Klub Liga Indonesia Rawan jadi Penampung Uang Korupsi
jpnn.com, CILEGON - Modus pemberian dana sponsor untuk Cilegon United Football Club (CUFC) untuk mengaburkan uang korupsi telah terbongkar. CUFC adalah tim yang berlaga di Liga 2, dikelola oleh Tubagus Iman Ariyadi, Wali Kota Cilegon yang dijadikan tersangka oleh Komisi Pemberantasan Korupsi (KPK) Sabtu (23/9).
Tidak tertutup kemungkinan, modus menampung uang haram itu juga marak terjadi di tempat lain. Untuk diketahui, tidak sedikit klub-klub sepak bola Liga 2 yang dikelola penyelenggara negara. Ada yang menjabat sebagai ketua umum (presiden klub) atau manajer sampai pembina.
Bukan hanya di Liga 2, di Liga 1 juga ada beberapa tim yang dikuasai kepala daerah. Antara lain, Persipura Jayapura. Klub yang berasal dari ujung timur Indonesia itu menjadikan Wali Kota Jayapura Benhur Tomi Mano sebagai ketua umum. Begitu pula dengan Sriwijaya FC yang saat ini dikelola Bupati Musi Banyuasin Dodi Reza Alex Noerdin.
Meski tidak ada larangan penyelenggara negara menjadi pengurus klub sepakbola nasional, fenomena tersebut tentu berpotensi membuka ruang terjadinya konflik kepentingan (conflict of interest).
Pengamat sepakbola nasional Anton Sanjoyo mengatakan kepentingan itu sangat mungkin terjadi bila klub tidak dikelola secara profesional. ”Apalagi di daerah mekanisme hibah masih berlaku,” ujar Joy-sapaan Anton Sanjoyo- saat dihubungi Jawa Pos, kemarin (24/9).
Joy mengatakan, saat ini tidak banyak klub sepakbola yang me-manage keuangan mereka secara profesional.

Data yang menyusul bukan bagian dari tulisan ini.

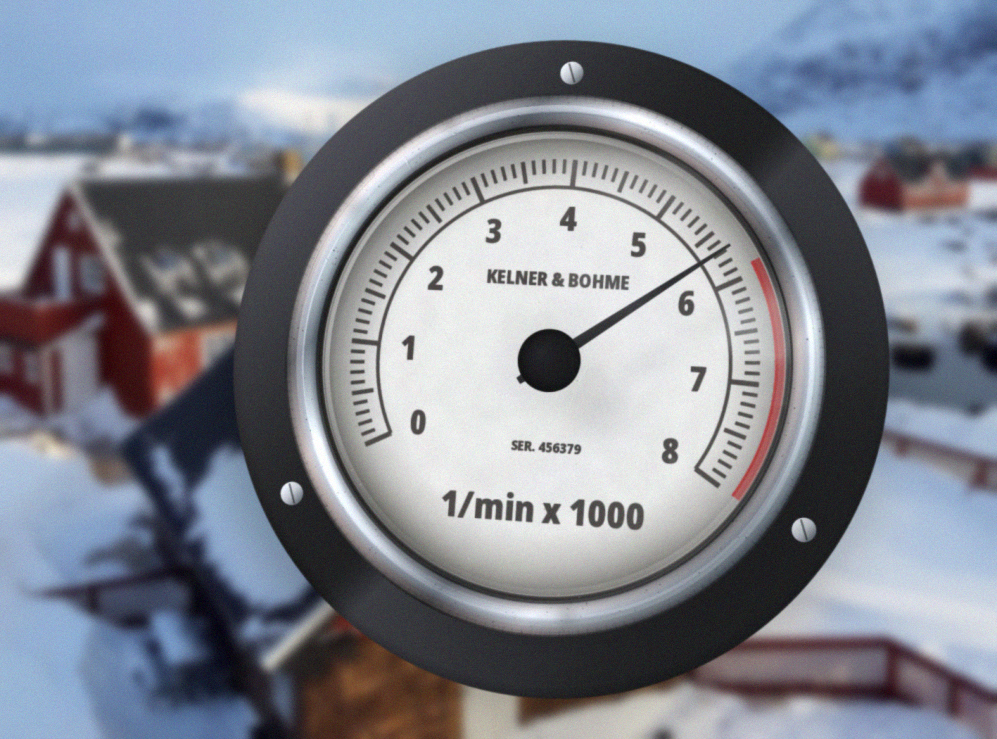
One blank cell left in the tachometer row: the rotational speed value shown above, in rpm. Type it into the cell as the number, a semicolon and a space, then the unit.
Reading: 5700; rpm
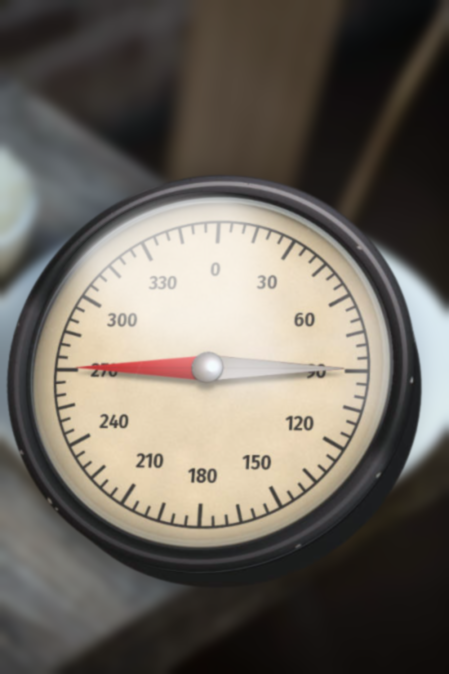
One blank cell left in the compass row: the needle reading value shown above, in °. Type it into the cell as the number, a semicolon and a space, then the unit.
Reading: 270; °
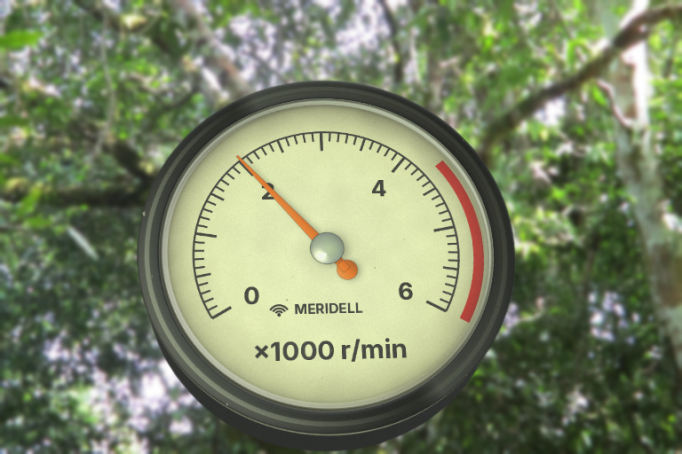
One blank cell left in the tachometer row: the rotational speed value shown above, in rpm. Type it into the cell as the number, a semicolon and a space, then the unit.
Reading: 2000; rpm
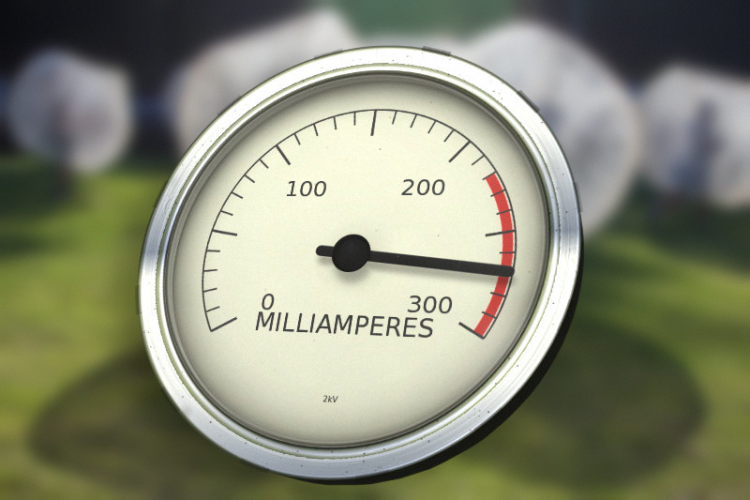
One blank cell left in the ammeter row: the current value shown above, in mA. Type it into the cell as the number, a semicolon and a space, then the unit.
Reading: 270; mA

Di liga 1, misalnya, sejauh ini baru manajemen Persib Bandung yang benar-benar sudah profesional. ”Tidak lebih dari lima yang profesional di Liga 1,” imbuhnya.
Joy menjelaskan, parameter manajemen klub profesional itu bisa dilihat dari bagaimana mereka mengelola pemasukan dan pengeluaran tim. Misal, manajemen mengurus pemasukan dari penjualan tiket dan merchandise dengan baik untuk membayar gaji pemain serta ofisial. Di dunia industri sepakbola, tim profesional cenderung lebih banyak dikelola pihak swasta.
Merujuk realita itu, peluang penyelenggara negara mengaburkan uang korupsi dengan menggunakan modus corporate social responsibility (CSR) atau sponsorship perusahaan sulit dihindari. Apalagi, belum ada aturan dari Persatuan Sepakbola Seluruh Indonesia (PSSI) yang mengatur batasan dan kewenangan penyelenggara negara dalam kepengurusan klub sepak bola.